Instead of developing automobiles that transform into airplanes, some companies are focusing on flying-car designs that are more akin to helicopters or giant drones.
“Mark my word,” Henry Ford declared in 1940: “A combination air-plane and motorcar is coming. You may smile, but it will come.” If you’ve ever been stuck in traffic, you’ve probably wished that such a conveyance had arrived, and that you were driving a flying car—a ground-bound vehicle that could sprout wings and take off toward the sky, above the crowded roads and highways, to transport you quickly and easily to your destination. But this dream has proved elusive, mostly because cars need to be sturdy and durable—to meet federal crashworthiness standards for road vehicles—where airplanes need to be relatively lightweight.

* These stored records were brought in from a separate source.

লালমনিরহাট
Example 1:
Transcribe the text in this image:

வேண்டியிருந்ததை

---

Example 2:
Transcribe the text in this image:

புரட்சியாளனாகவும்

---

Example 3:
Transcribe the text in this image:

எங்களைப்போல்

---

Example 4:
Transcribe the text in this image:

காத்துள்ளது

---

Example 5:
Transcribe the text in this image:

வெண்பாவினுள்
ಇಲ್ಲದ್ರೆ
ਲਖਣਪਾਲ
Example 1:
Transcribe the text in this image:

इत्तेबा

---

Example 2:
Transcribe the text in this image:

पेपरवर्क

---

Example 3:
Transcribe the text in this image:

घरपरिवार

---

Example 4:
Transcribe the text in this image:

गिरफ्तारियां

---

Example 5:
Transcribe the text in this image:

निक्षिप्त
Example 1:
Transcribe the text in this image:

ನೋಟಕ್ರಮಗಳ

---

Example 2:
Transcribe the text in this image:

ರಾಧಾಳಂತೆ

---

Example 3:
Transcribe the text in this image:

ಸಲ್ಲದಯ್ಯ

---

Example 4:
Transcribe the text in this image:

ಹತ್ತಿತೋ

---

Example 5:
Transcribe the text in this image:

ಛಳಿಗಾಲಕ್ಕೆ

But new technologies are transforming both automobiles and airplanes and bridging the differences between them. Ten or 20 years from now, your car likely will be fully autonomous. As such, it may be far less likely to crash than today’s cars are, and this will allow manufacturers to use lighter and more efficient designs. Airplane manufacturers are relying more and more on autonomous systems and looking at the remote-control systems now used for drones. They are also experimenting with vertical-takeoff-and-landing (VTOL) designs. New electric motors can drive a suite of small propellers, providing the safety of redundancy with less noise and greater efficiency than today’s gas-guzzling engines.
These new, converging technologies could lead to the production of flying cars. They may not be what Henry Ford envisioned—you might not be able to drive them on the road—but they would combine the utility of an automobile with the convenience of an airplane. These flying cars would be compact, lightweight, quiet, efficient, safe, and easy-to-operate aerial transportation that doesn’t require runways or extensively trained pilots.

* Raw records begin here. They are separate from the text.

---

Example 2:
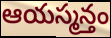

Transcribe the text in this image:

ఆయస్మన్తం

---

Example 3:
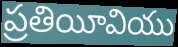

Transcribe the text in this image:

ప్రతియీవియు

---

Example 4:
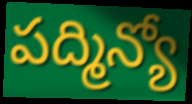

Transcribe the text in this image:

పద్మిన్యో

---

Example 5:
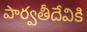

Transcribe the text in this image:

పార్వతీదేవికి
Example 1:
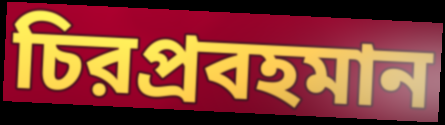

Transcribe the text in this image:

চিরপ্রবহমান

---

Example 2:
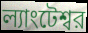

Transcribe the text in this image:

ল্যাংটেশ্বর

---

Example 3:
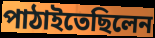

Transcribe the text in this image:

পাঠাইতেছিলেন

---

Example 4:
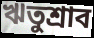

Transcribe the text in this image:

ঋতুশ্রাব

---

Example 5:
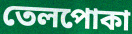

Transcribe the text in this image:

তেলপোকা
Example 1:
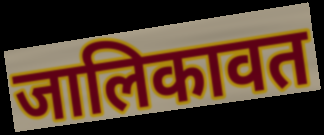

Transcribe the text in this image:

जालिकावत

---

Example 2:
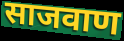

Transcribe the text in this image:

साजवाण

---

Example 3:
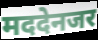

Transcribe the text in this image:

मददेनजर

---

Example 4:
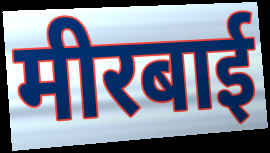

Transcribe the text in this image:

मीरबाई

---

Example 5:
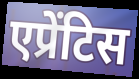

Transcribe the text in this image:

एप्रेंटिस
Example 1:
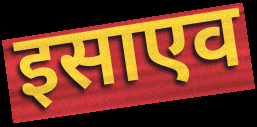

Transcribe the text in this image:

इसाएव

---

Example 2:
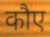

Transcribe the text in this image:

कौए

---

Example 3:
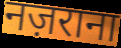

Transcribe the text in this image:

नज़राना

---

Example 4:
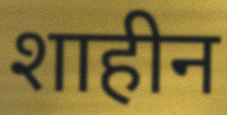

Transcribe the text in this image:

शाहीन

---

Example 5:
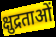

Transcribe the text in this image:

क्षुद्रताओं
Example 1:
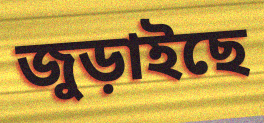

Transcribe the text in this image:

জুড়াইছে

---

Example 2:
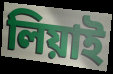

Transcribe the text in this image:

লিয়াই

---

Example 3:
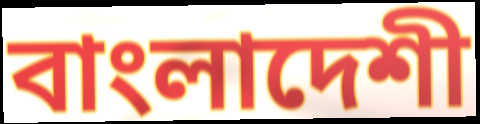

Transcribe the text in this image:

বাংলাদেশী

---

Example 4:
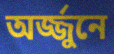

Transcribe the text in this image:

অর্জ্জুনে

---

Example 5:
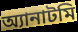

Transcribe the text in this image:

অ্যানাটমি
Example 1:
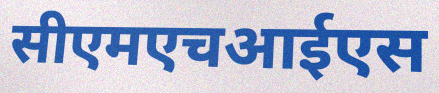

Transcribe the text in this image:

सीएमएचआईएस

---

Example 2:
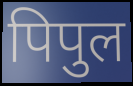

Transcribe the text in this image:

पिपुल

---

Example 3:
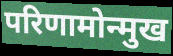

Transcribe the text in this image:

परिणामोन्मुख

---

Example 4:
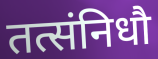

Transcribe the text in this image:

तत्संनिधौ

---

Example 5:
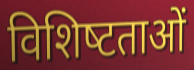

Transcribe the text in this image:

विशिष्‍टताओं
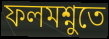
ফলমশ্নুতে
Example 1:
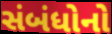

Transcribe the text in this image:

સંબંધોનો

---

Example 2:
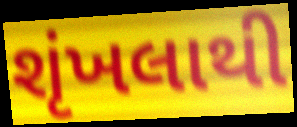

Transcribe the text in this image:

શૃંખલાથી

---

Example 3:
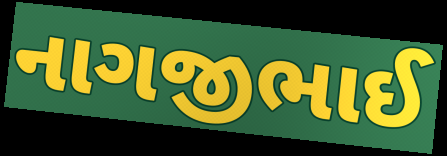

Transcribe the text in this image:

નાગજીભાઈ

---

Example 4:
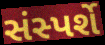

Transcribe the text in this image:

સંસ્પર્શે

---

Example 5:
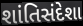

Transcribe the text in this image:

શાંતિસંદેશા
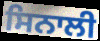
ਸਿਨਾਲੀ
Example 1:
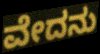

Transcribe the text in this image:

ವೇದನು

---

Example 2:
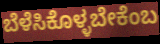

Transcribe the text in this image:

ಬೆಳೆಸಿಕೊಳ್ಳಬೇಕೆಂಬ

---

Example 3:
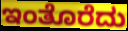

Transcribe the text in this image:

ಇಂತೊರೆದು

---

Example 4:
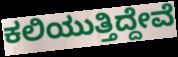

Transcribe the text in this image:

ಕಲಿಯುತ್ತಿದ್ದೇವೆ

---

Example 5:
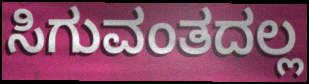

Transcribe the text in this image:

ಸಿಗುವಂತದಲ್ಲ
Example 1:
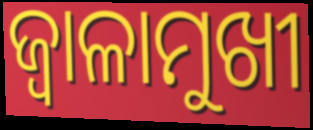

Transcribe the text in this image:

ଜ୍ୱାଳାମୁଖୀ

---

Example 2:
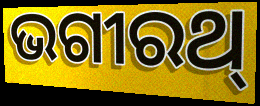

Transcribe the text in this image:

ଭଗୀରଥ୍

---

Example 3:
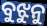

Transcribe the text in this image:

ବୁଝୁନୁ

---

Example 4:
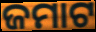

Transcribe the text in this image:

ଜମାଟ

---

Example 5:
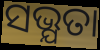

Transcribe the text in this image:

ସଭ୍ଯତା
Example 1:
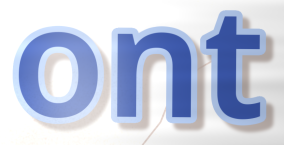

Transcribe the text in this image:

ont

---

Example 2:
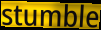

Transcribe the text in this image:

stumble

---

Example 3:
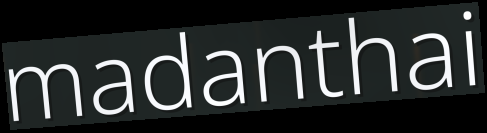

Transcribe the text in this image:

madanthai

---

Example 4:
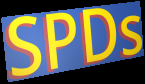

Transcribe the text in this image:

SPDs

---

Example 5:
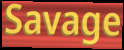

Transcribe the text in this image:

Savage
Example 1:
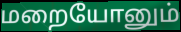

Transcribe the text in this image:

மறையோனும்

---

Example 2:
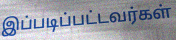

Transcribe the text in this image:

இப்படிப்பட்டவர்கள்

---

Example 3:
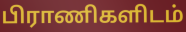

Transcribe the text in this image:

பிராணிகளிடம்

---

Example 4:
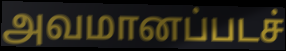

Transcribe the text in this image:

அவமானப்படச்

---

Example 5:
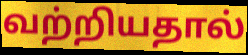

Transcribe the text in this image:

வற்றியதால்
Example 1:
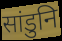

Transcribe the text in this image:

सांडुनि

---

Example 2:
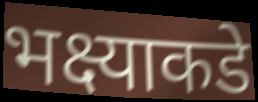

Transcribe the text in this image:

भक्ष्याकडे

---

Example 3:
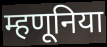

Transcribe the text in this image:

म्हणूनिया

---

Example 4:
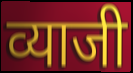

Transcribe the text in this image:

व्याजी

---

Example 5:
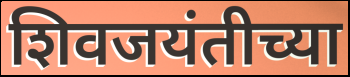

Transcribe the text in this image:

शिवजयंतीच्या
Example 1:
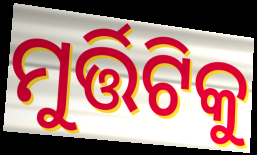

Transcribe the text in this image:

ମୁର୍ତ୍ତିଟିକୁ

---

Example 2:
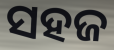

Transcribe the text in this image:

ସହଜ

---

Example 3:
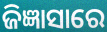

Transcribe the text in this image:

ଜିଜ୍ଞାସାରେ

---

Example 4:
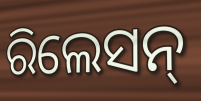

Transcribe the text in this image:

ରିଲେସନ୍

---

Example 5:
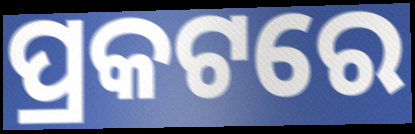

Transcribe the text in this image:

ପ୍ରକଟରେ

The Volocopter VC200 fits this description of a flying car, though it doesn’t resemble a car or an airplane: It looks like a tiny two-seat helicopter suspended beneath a circular canopy. e-Volo, the German company developing it, bills the VC200 as “a new era in urban mobility.” More than a million people have viewed the YouTube video of the vehicle’s first piloted flight, which took place in April. Alexander Zosel, a cofounder and the managing director of the company, flew the aircraft. Eighteen small rotors, powered by nine independent batteries, provide both lift and thrust. Zosel operated the VC200 by manipulating a single, intuitive joystick, while the aircraft’s autonomous systems took care of the rest and delivered a stable, comfortable ride.
International regulations require the presence of a pilot in the cockpit of aircraft that carry people, and that pilots complete extensive and periodic flight training. Florian Reuter, a managing director at e-Volo, says he hopes these rules will change when fully autonomous aircraft become available. He argues that you won’t need any such training, because you won’t be piloting the aircraft. “Autonomous flying means that the pilot does not have to have any flying skills whatsoever and has only to enter his or her destination in the touchpad,” he says. “The aircraft would then bring him or her to the destination absolutely safely, quietly, and without any large environmental impact.”

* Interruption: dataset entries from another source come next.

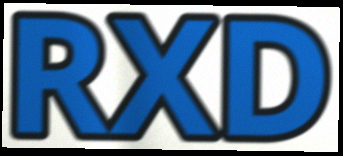
RXD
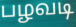
பழவடி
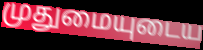
முதுமையுடைய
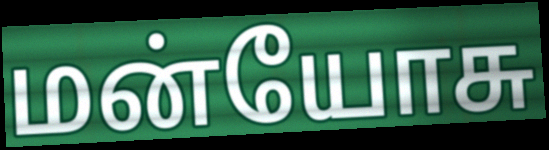
மன்யோசு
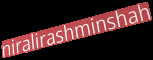
niralirashminshah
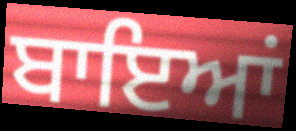
ਬਾਇਆਂ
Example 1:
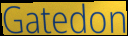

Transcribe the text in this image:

Gatedon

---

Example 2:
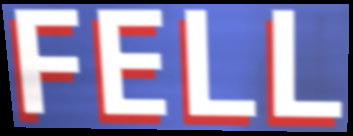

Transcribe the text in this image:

FELL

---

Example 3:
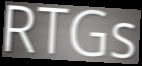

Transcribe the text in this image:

RTGs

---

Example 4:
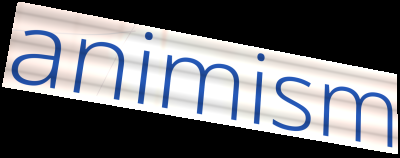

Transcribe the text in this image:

animism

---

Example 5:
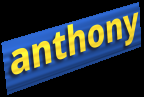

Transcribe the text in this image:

anthony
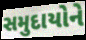
સમુદાયોને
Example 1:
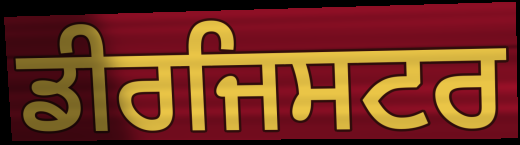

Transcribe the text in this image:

ਡੀਰਜਿਸਟਰ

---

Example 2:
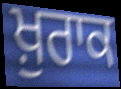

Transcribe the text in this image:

ਖ਼ੁਰਾਕ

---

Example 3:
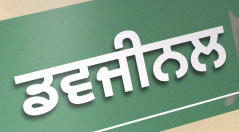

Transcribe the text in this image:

ਡਵਜੀਨਲ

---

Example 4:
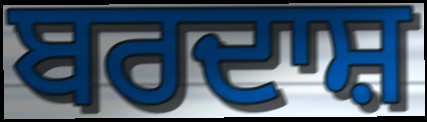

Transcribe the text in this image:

ਬਰਦਾਸ਼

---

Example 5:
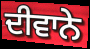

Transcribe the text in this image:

ਦੀਵਾਨੇ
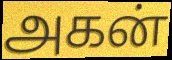
அகன்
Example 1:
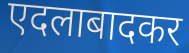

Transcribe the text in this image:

एदलाबादकर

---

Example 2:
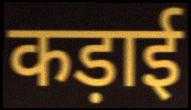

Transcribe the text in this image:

कड़ाई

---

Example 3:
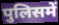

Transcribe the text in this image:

पुलिसमें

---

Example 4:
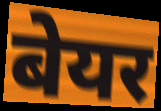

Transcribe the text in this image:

बेयर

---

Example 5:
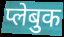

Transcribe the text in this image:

Like the VC200, the EHang 184 is a battery-powered VTOL aircraft, and it’s designed to be fully autonomous. EHang, a Chinese drone manufacturer, displayed a full-size version of the single-seater in January at the Consumer Electronics Show in Las Vegas. The company claims that the aircraft has an airspeed of about 60 mph and can operate for 23 minutes on a single charge. In June, EHang announced plans to begin testing and developing its flight systems later this year in Nevada.
NASA is also looking at the possibilities for VTOL aircraft. Mark Moore, a researcher at NASA’s Langley Research Center in Virginia, completed a study that shows how VTOL aircraft could provide a new transit network for California’s densely populated Silicon Valley. On highways during rush hour, Moore says, commuters average 22 mph or less in cars. Small VTOL aircraft could use the space now devoted to freeway clover leafs as launchpads, he says. He believes the convergence of electric propulsion systems—which are easy to use and quiet—and autonomous technology will make this kind of transit system possible within the next 10 years.
“There are about 12 private companies right now that are really well funded and looking at creating this efficient urban VTOL type of aircraft that could provide a brand-new transportation option,” says Moore. “Most of them have not gone public yet, but they are making good progress. So that makes it meaningful for NASA to step up and show how the complete system could make sense.”